Rauner: Lawmakers who voted to override vetoes will cost taxpayers

By Greg Bishop
Illinois News Network

SPRINGFIELD – Gov. Bruce Rauner said Thursday that taxpayers will end up paying for the decisions of lawmakers who voted to override two of his vetoes.

In his first news conference since he lost re-election to J.B. Pritzker earlier this month, Rauner said lawmakers every year pass bad legislation.

“But this year was particularly bad and harmful to taxpayers and economic competitiveness,” Rauner said.

One bill in particular that will be horrible for taxpayers, Rauner said, is the tort cap increase from $100,000 to $2 million in Senate Bill 2481. Lawmakers overrode his veto of the bill and it’s now law.

Rauner said raising the tort cap from $100,000 to $2 million will end up costing taxpayers. The cap limits how much money people who sue the state can collect from the Court of Claims. Lawmakers voted to override Rauner’s veto of the bill, making it law.

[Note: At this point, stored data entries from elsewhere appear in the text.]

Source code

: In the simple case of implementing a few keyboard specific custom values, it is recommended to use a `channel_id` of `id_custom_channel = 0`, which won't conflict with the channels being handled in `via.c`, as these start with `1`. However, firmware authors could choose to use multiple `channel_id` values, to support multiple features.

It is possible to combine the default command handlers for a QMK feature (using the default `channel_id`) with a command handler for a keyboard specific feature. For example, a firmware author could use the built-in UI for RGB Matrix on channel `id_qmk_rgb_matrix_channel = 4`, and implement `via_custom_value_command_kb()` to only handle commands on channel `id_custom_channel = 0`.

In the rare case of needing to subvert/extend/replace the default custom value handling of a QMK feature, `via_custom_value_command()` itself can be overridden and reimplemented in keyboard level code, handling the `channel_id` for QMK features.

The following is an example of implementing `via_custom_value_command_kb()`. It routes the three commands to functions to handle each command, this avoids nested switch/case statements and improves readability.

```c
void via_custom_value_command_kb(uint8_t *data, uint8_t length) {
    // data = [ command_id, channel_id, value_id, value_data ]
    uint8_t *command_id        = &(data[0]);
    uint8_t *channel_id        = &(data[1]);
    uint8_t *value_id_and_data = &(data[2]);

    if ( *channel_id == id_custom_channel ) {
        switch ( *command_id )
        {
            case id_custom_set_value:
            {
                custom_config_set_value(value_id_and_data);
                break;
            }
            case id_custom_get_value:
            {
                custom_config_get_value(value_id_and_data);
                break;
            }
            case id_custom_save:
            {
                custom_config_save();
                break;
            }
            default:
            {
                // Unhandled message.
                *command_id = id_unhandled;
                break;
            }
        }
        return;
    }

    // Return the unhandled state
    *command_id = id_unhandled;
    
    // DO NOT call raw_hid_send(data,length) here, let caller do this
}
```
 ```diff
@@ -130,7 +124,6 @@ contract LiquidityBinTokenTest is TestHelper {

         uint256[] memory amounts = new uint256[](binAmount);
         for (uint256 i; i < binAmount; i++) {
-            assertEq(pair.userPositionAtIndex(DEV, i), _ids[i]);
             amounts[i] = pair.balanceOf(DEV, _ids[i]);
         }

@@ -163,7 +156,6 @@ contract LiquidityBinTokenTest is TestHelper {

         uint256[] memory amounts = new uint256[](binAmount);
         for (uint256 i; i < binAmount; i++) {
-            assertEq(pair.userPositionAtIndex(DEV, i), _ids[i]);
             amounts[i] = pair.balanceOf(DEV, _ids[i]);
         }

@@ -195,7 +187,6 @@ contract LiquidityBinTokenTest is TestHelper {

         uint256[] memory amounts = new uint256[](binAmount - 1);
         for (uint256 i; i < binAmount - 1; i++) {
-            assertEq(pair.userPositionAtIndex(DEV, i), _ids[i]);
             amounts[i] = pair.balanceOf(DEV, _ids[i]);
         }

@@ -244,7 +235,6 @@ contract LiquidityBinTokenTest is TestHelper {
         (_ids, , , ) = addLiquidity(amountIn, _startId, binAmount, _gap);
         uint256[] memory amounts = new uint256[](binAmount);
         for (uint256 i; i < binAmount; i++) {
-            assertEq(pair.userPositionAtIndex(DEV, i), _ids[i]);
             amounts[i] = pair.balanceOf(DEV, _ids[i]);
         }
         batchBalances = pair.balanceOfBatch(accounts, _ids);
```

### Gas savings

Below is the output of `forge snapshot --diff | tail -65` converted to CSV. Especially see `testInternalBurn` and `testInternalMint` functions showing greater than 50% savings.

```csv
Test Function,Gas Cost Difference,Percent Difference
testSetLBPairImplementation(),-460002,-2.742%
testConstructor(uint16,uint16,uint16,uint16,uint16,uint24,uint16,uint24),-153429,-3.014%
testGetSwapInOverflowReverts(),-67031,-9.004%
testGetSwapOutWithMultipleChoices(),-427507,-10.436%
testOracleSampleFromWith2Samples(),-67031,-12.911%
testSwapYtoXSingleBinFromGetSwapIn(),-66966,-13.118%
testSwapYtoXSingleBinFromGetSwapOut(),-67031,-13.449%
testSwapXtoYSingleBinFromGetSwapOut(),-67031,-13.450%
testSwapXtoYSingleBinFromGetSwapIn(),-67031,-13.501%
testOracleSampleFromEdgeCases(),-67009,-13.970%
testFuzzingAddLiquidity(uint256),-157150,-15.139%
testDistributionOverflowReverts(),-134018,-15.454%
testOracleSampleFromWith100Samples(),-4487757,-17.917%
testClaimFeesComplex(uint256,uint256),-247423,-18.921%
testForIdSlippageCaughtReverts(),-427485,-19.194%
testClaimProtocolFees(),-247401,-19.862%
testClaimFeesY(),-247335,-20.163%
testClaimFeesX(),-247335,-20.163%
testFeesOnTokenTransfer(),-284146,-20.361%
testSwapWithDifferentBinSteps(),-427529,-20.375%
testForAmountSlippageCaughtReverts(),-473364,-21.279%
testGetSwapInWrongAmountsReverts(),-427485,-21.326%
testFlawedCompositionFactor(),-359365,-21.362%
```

Supporters said increasing the limit was appropriate in light of the 14 people who died after a Legionnaires’ disease outbreak at a veterans home in Quincy. Rauner said a bill specifically aimed at families who lost loved ones in Quincy would have been OK, but lawmakers didn’t limit the bill, instead applying it to all tort claims against the state.

“Our cap got increased 20-fold in one fell swoop and this is going to be a massive invitation for lawsuits against the state now and in the future,” Rauner said. “This will cost, even if we prevail in many of theses lawsuits on behalf of the citizens of Illinois, the cost of the increased litigation will be terrible.

“This is not a Quincy bill,” Rauner continued. “This is a broad tort cap bill. I view it as a major sop, a major giveaway to the trial lawyers who are a major funder to the legislators’ campaigns.”

Rauner also railed against House Bill 4771 about Medicaid presumptive eligibility. He said that could cost taxpayers tens, if not hundreds of millions, of dollars that can’t be recouped.

“Assume that they’re eligible for Medicaid payments, treat them in that way, be billed and reimbursed in that regard and then hope to determine later if they’re truly eligible for Medicaid,” Rauner said. “It’s fundamentally terrible policy.”

Of 83 bills the governor vetoed this year, 47 were sustained, meaning lawmakers either failed to override his veto or changes, or didn’t attempt an override at all.

“Many of the other bills that I vetoed were similarly damaging, some not quite at the same scale, but they either hurt our economic competitiveness, our ability to grow our economy and grow jobs or cost taxpayers significantly now and in the future,” Rauner said. “Unfortunately, this is the pattern that has gone on in for years in Illinois.”

Rauner said such legislation is the reason Illinois continues to be the state in the worst fiscal situation.